'''
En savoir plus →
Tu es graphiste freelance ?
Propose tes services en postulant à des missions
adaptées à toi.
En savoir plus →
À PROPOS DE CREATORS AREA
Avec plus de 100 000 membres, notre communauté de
'''
** Your task **
Render every line of the listing above as a numbered list, omitting any blank lines.

** Solution to the problem **
1. En savoir plus →
2. Tu es graphiste freelance ?
3. Propose tes services en postulant à des missions
4. adaptées à toi.
5. En savoir plus →
6. À PROPOS DE CREATORS AREA
7. Avec plus de 100 000 membres, notre communauté de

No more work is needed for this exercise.